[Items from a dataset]

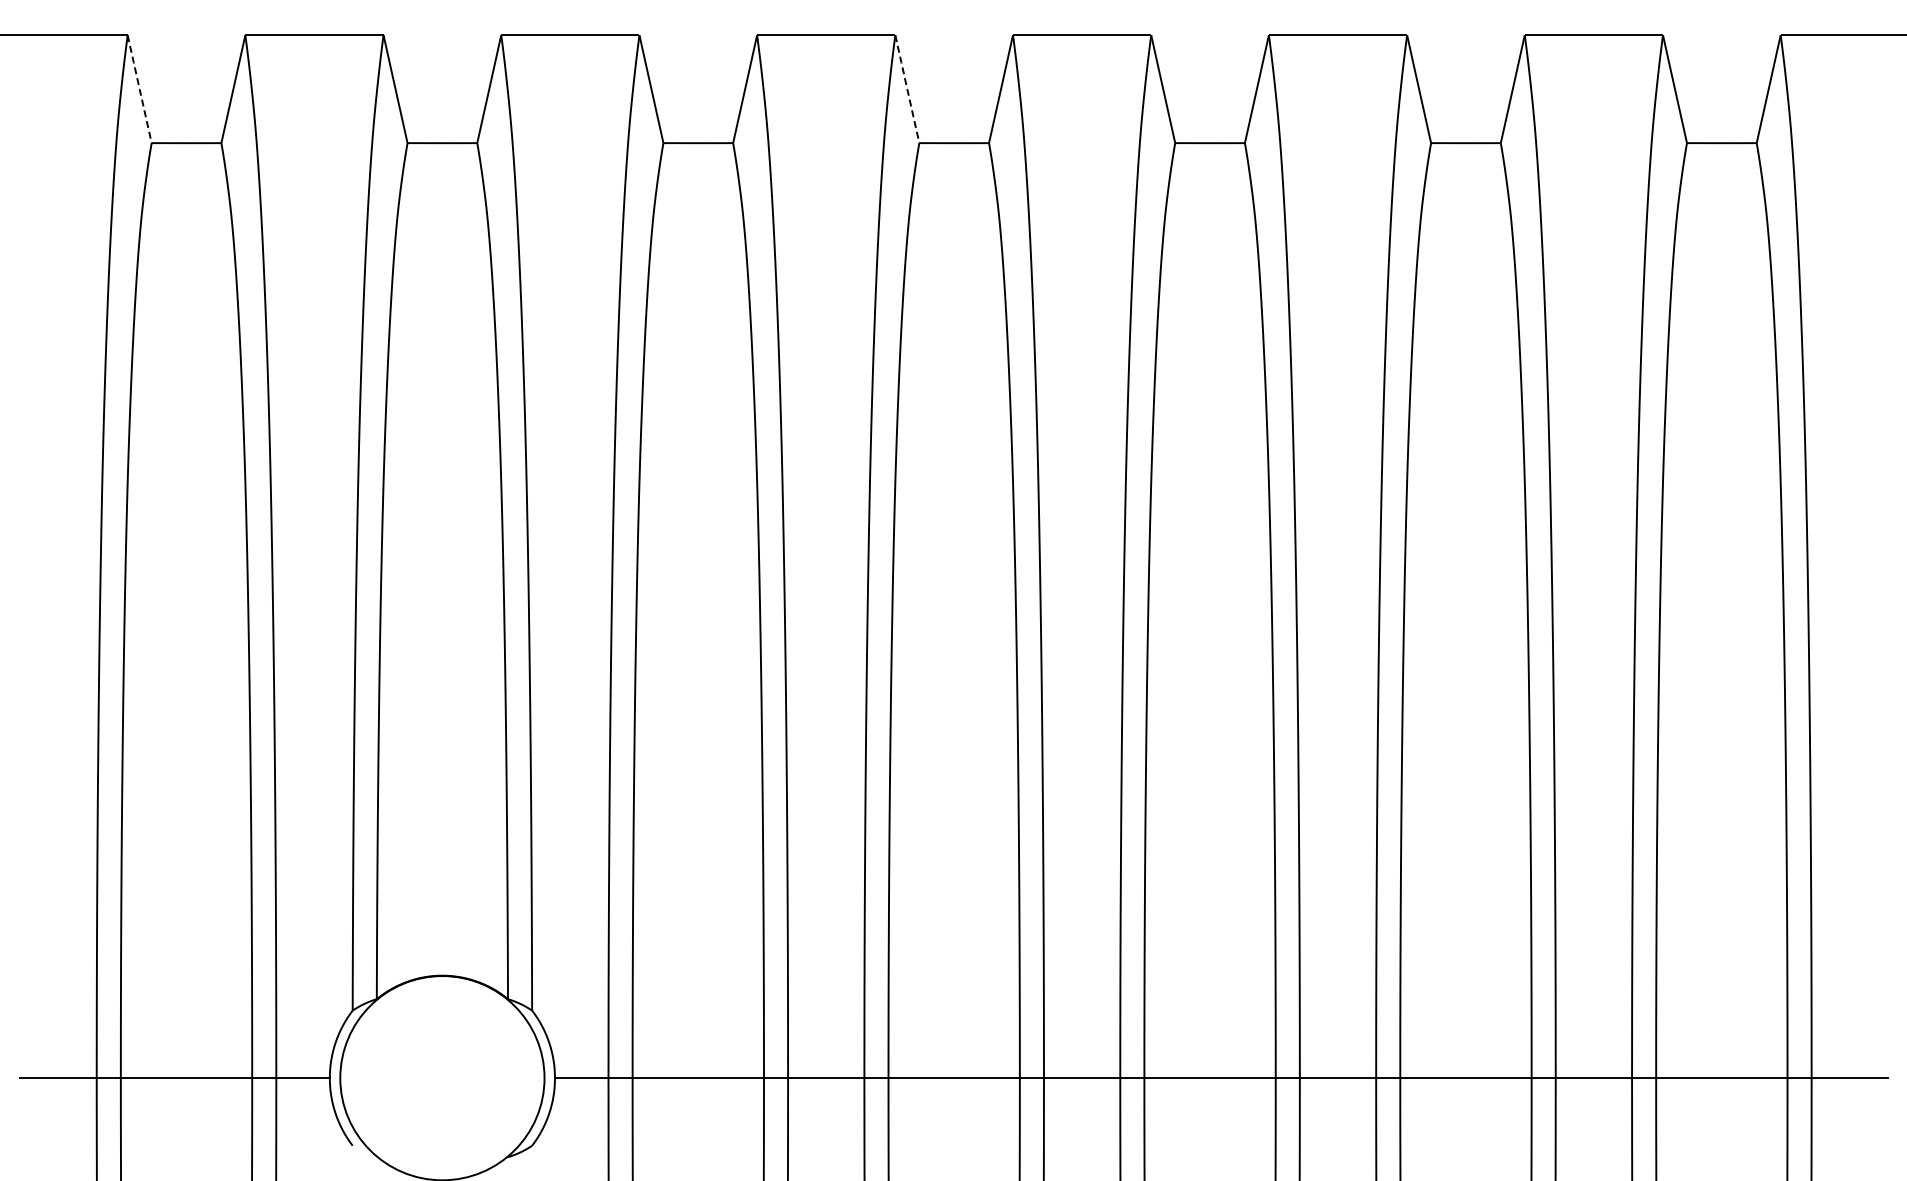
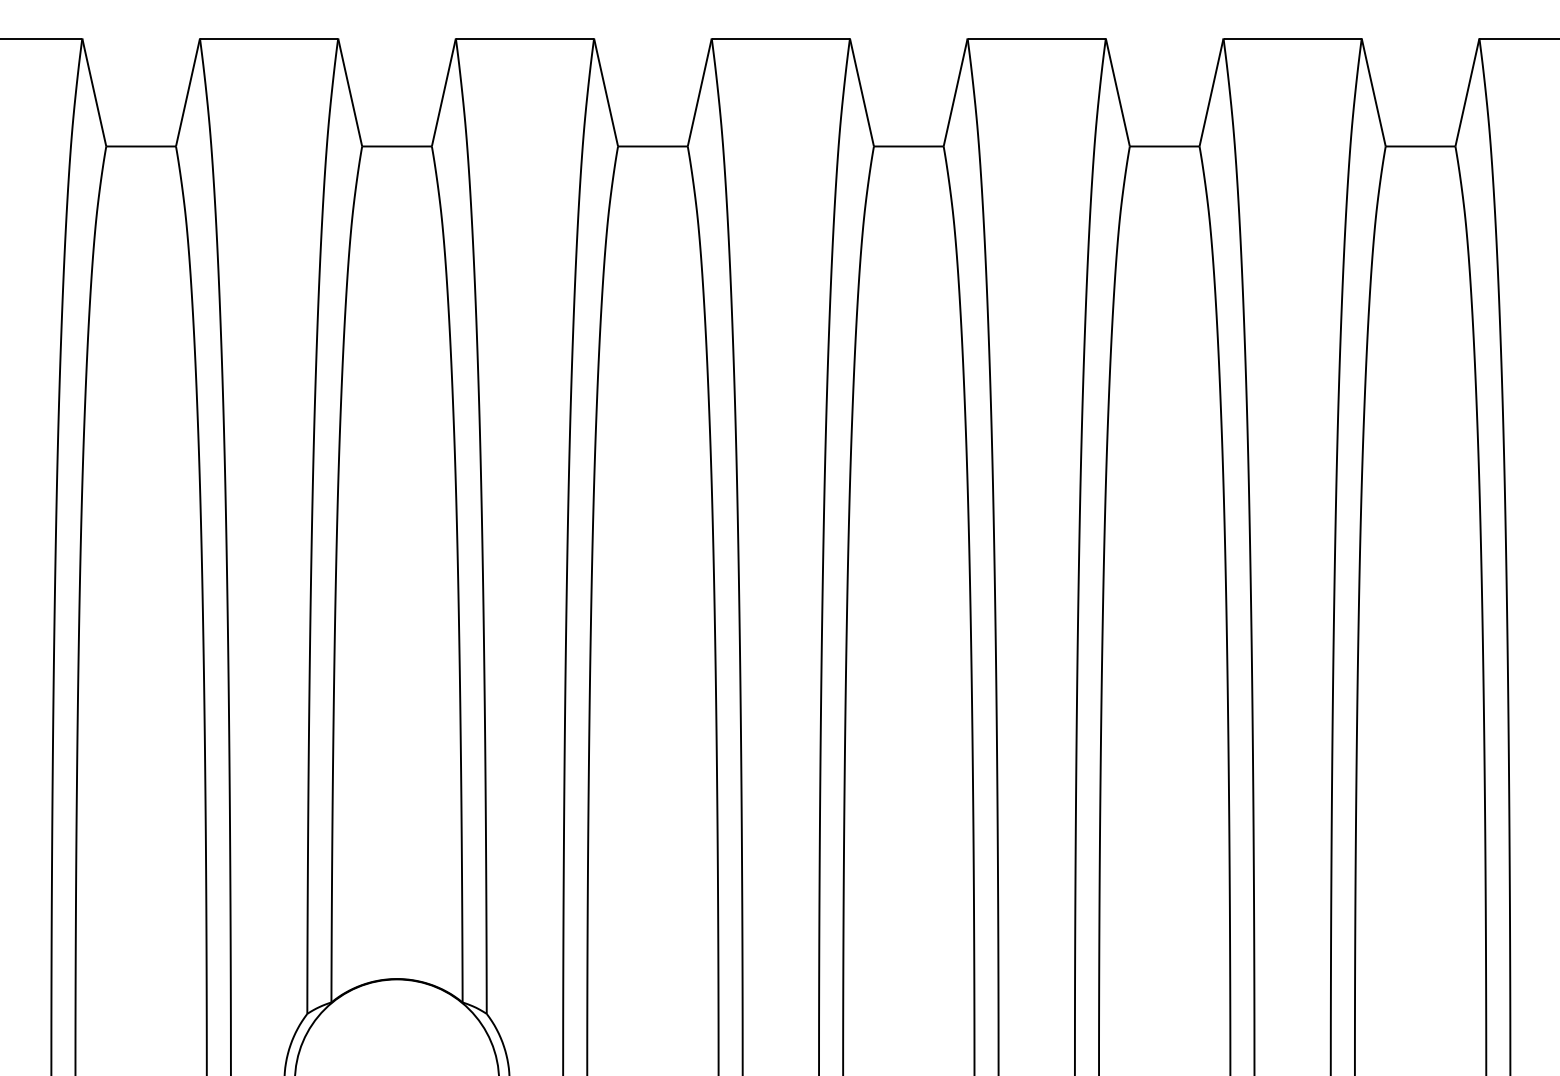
line: (139, 89) -> (94, 92), dashed -> solid
line: (907, 89) -> (862, 92), dashed -> solid

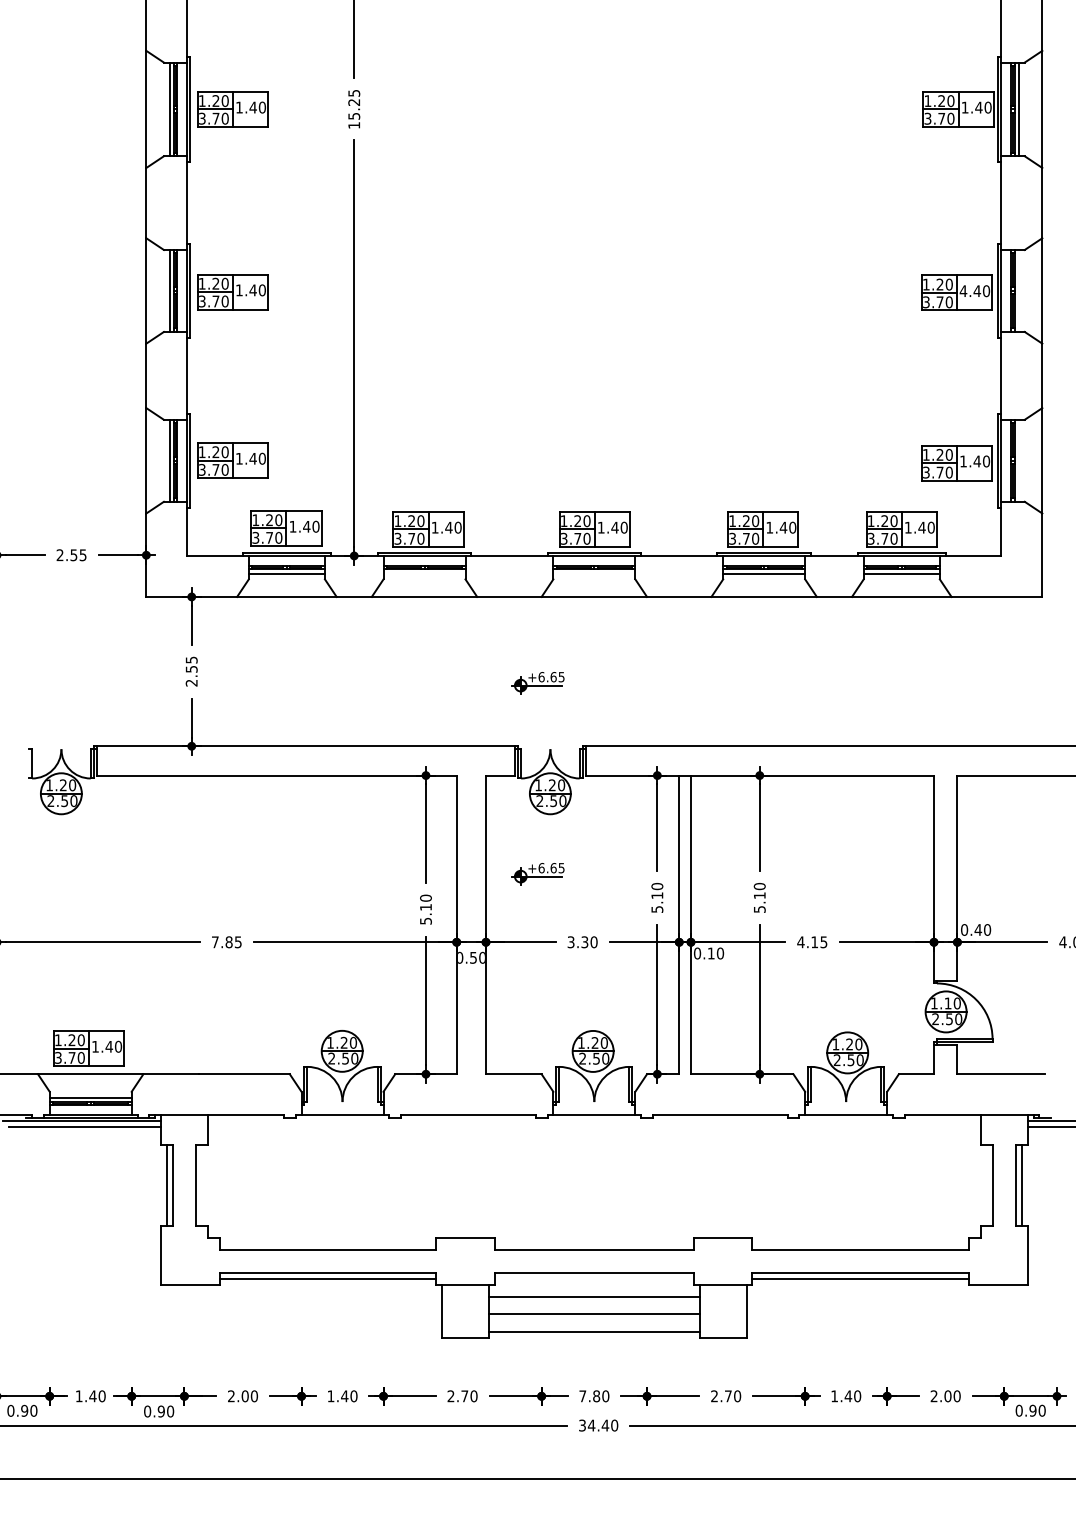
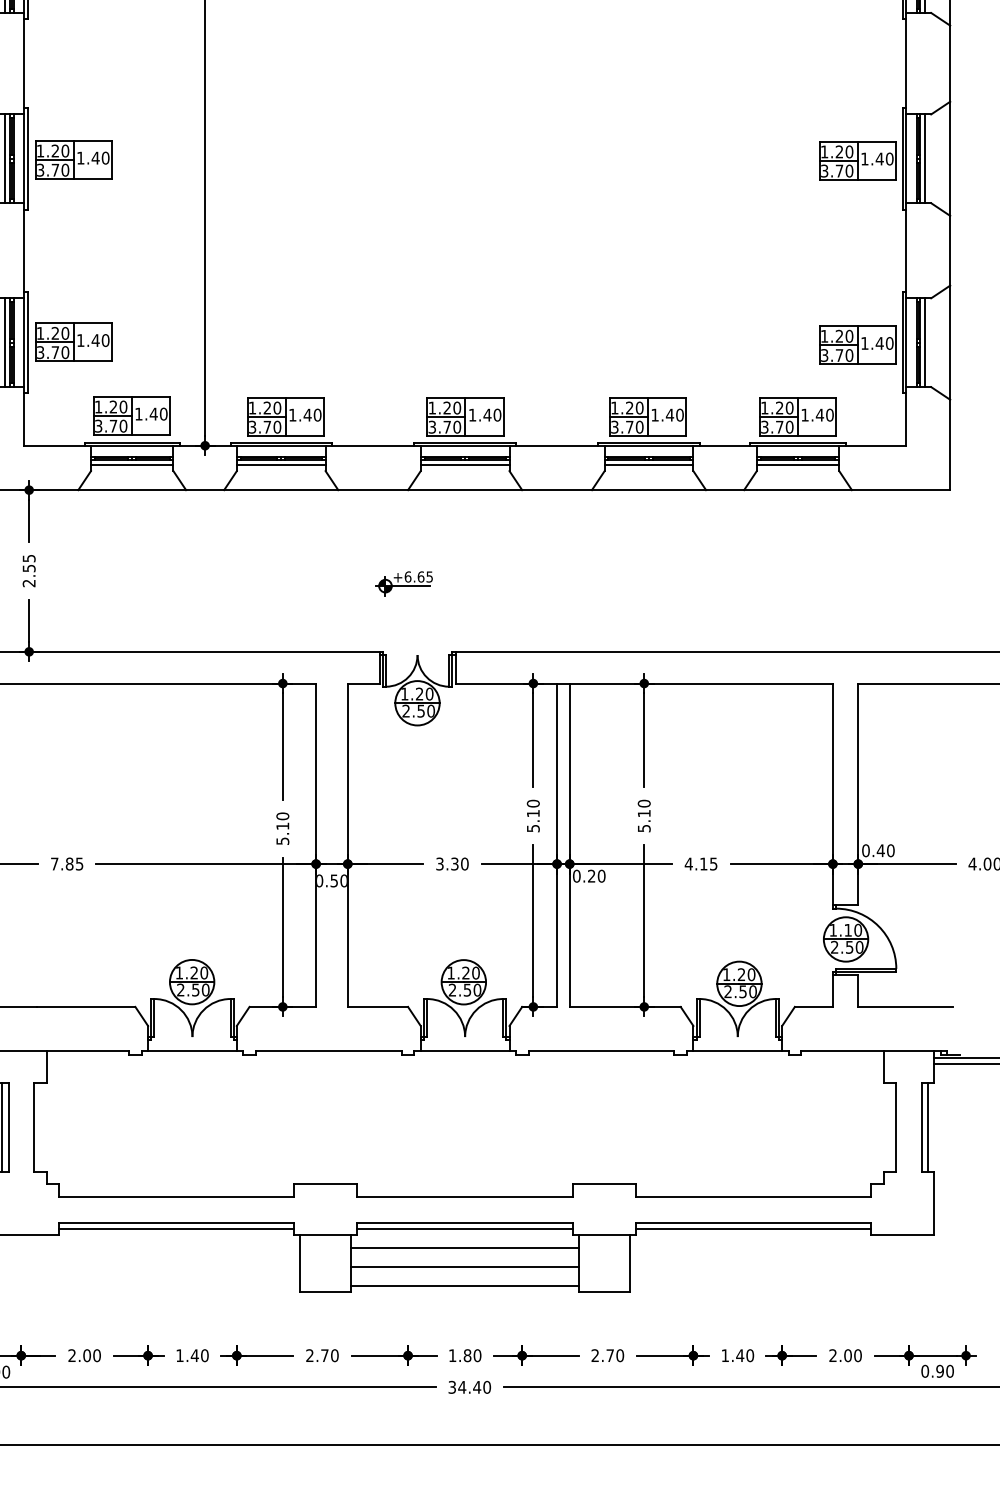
text: (963, 290) -> (864, 158), 4.40 -> 1.40
line: (1018, 290) -> (924, 158), added
line: (1018, 460) -> (924, 342), added
line: (424, 573) -> (281, 464), added
line: (594, 573) -> (465, 464), added
part: (537, 874) -> (403, 790), removed
text: (710, 953) -> (590, 876), 0.10 -> 0.20
line: (593, 1279) -> (464, 1229), added
text: (582, 1396) -> (452, 1355), 7.80 -> 1.80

**EXERCISE AIM:**
Output every line above exactly as it stands, and drop any picture.

**COMPLETED TASK:**
line: (139, 89) -> (94, 92), dashed -> solid
line: (907, 89) -> (862, 92), dashed -> solid

text: (963, 290) -> (864, 158), 4.40 -> 1.40
line: (1018, 290) -> (924, 158), added
line: (1018, 460) -> (924, 342), added
line: (424, 573) -> (281, 464), added
line: (594, 573) -> (465, 464), added
part: (537, 874) -> (403, 790), removed
text: (710, 953) -> (590, 876), 0.10 -> 0.20
line: (593, 1279) -> (464, 1229), added
text: (582, 1396) -> (452, 1355), 7.80 -> 1.80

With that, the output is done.